Perbuatan pelaku melanggar Pasal 21 Ayat (2) huruf a Undang-Undang Nomor 5 Tahun 1990 tentang Koservasi Sumber Daya Alam Hayati dan Ekosistemnya. (Ade Putra)
Ade mengimbau masyarakat agar segera menginformasikan kepada BKSDA Sumbar apabila menemukan satwa liar, terutama yang dilindungi. Masyarakat juga bisa menghubungi aparat setempat, seperti pihak nagari/desa/kelurahan dan kepolisian. Jika lokasinya tidak jauh dari kawasan hutan, bisa langsung dilepaskan.

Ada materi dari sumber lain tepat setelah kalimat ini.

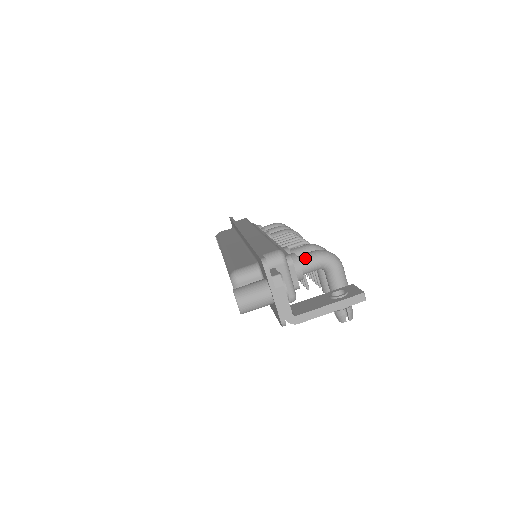
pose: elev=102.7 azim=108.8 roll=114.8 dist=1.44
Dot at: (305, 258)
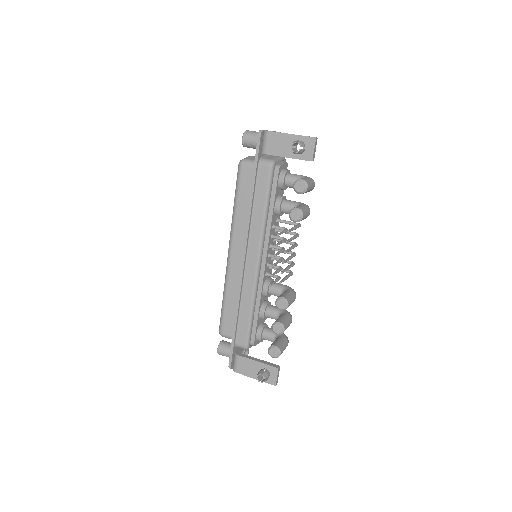
Dot at: occluded
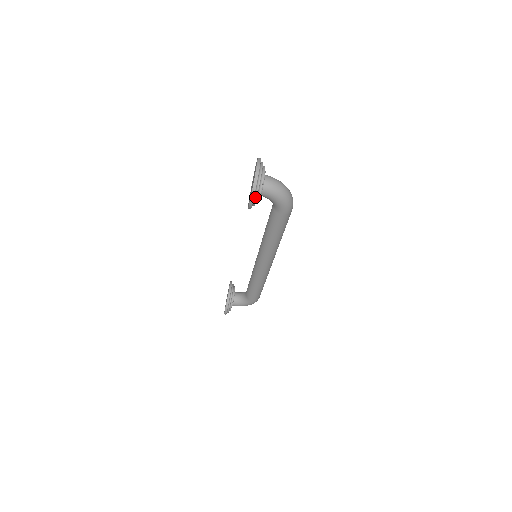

Ditambahkan Ade, salah satu pemicu perburuan satwa liar ataupun satwa dilindungi masih sering terjadi karena masih ada masyarakat yang hobi memelihara satwa tersebut.
”Peluang itu memotivasi mereka tangkap satwa karena ada pangsa pasarnya, selain juga sosialisasi belum sampai ke mereka. BKSDA terus melakukan sosialisasi secara intensif melalui berbagai media,” ujar Ade.
Secara terpisah, Koordinator Komunitas Orangufriends Padang Novi Rofika sangat menyayangkan penganiayaan terhadap satwa dilindungi sebagaimana yang terekam di dalam video tersebut. ”Perbuatan itu melanggar hak hidup satwa liar,” kata Novi.
Menurut Novi, masyarakat Minangkabau sebenarnya punya kearifan untuk melindungi hutan dan satwa. Namun, entah di mana salahnya, anak-anak Minangkabau sekarang banyak yang tidak lagi punya pengetahuan terkait kearifan tersebut. ”Dalam video, jelas sekali terlihat tidak ada penghargaan mereka terhadap hak hidup satwa liar,” ujarnya.
Novi menjelaskan, normalnya hewan simpai sulit ditangkap karena biasa hidup di pohon tinggi atau puncak-puncak pohon, mirip dengan kebiasaan orangutan. Kebiasaan itu berbeda dengan monyet dan beruk yang memang sering turun ke darat dan tidak takut dengan manusia.
”Jadi, ada dua kemungkinan simpai ini bisa ditangkap. Kalau tidak diburu, berarti dia terfragmentasi. Terfragmentasi ini maksudnya ada kesalahan pada habitatnya sehingga membuat dia harus turun dan berdekatan dengan manusia,” ujar Novi.
Novi meminta aparat penegak hukum segera menangkap dan memproses para pelaku yang terlibat dalam penganiayaan itu sesuai aturan yang berlaku. Penegakan hukum secara tegas diperlukan agar ada efek jera sehingga kejadian serupa tidak terulang.